» Study text:
Meeting Expectations Versus Managing Hope

GUEST POST from Shep Hyken

At a recent customer service presentation, the speaker who preceded me said that we must do better than simply meeting our customers’ expectations, and he shared some stories of truly amazing service experiences. Then it was my turn to speak. I didn’t want to contradict him, but I needed the audience to understand that it is impossible to go above and beyond with customers at every interaction. Sometimes meeting expectations is a perfect experience.

In my customer service keynote speeches, I talk about ‘Managing the Moment’. The idea comes from Jan Carlson, and if you’ve been following me, you will recognize this concept. Every interaction customers have with you or your company gives them the opportunity to form an impression. Understanding this simple idea is a good start to developing and/or maintaining your customer service and CX strategy.

I believe you must manage expectations, and if you are even the tiniest bit above average in doing what customers expect, your customers will love you, give you high ratings, and refer you to their colleagues and friends. The key to being successful with this idea is to be consistent. You want customers to say things like, “They always are knowledgeable,” or “They are always so helpful.” The word always followed by something positive, typically an expectation is what you’re going for.

Shep Hyken Expectations Cartoon

So back to the idea of just meeting expectations. Some people confuse expectations with hope. Here’s what I mean by this. If I call someone for help and leave a message, I expect them to call me back, and I hope they will return the call sooner rather than later.

» Material provided:
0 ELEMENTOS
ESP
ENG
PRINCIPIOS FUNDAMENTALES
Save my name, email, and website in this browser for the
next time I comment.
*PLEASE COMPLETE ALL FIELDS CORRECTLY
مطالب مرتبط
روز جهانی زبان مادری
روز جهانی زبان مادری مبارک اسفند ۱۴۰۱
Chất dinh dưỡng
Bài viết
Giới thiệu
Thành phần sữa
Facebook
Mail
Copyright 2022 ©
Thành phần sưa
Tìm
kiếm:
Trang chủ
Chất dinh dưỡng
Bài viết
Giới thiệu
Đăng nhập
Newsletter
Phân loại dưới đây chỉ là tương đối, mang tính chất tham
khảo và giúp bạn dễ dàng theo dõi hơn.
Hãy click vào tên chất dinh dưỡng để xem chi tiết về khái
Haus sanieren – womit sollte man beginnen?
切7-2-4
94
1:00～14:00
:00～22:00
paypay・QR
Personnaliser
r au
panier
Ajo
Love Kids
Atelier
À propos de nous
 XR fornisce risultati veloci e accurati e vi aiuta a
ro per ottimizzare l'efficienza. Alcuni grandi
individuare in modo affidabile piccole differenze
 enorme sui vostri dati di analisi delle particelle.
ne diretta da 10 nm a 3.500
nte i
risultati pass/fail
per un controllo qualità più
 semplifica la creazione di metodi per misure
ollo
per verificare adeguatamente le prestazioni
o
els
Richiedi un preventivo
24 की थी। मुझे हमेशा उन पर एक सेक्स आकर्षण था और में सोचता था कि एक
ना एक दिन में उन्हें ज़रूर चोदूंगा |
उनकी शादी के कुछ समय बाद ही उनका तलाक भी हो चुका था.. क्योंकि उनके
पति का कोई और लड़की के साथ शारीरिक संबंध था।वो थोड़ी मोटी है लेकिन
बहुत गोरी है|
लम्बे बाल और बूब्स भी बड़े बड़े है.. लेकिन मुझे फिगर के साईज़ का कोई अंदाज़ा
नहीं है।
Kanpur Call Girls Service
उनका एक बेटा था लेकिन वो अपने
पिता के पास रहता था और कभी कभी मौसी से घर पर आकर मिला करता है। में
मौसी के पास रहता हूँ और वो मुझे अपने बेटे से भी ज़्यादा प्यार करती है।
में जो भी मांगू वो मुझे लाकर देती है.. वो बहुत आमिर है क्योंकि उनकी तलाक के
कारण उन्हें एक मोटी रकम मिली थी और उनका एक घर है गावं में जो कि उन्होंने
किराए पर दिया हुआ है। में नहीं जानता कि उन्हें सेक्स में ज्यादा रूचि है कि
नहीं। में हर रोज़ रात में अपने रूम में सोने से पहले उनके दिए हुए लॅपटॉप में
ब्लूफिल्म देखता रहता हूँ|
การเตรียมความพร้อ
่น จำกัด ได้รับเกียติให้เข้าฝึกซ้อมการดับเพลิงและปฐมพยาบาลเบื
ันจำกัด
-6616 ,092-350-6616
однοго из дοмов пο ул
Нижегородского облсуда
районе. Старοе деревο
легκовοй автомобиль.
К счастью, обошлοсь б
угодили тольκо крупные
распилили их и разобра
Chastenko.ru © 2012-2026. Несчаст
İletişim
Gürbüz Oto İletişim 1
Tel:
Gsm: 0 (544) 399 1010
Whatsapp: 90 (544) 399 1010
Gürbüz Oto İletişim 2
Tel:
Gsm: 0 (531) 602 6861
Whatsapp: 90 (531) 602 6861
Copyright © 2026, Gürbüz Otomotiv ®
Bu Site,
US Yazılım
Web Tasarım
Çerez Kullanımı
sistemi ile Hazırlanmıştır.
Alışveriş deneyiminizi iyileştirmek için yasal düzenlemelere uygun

» Exercise set:
1. In the piece on customer expectations and hope, whom does the author credit with the idea of "Managing the Moment"?
2. Continue the piece on customer expectations and hope from the point where it stops.

» Task-by-task answers:
1. Jan Carlson.

2.
Let’s say I’m called back within an hour. I’m pleasantly surprised because the person met my expectation of the callback and did it in the timeframe I hoped they would – maybe even a little sooner.

Most customers won’t analyze the experience quite this way, but it is exactly what they want – or hope for. They will, however, notice that the call was returned quickly and may say, “Thanks for calling me back so quickly.” The returned call was expected. The comment about “quickly” indicates their expectations were met or slightly exceeded. And if you do that every time, the customer will use the always when they talk about you and describe the experience by saying, “They always call me back quickly.”

Let’s flip this around. I believe most customers hope for a great experience, but not necessarily an over-the-top or above-and-beyond experience. And based on their typical experience with service laggards, they, unfortunately, don’t have high expectations. So, whenever you meet or just ever so slightly exceed what your customers hope for, you’ve created a positive experience that gets them to say, “I’ll be back!”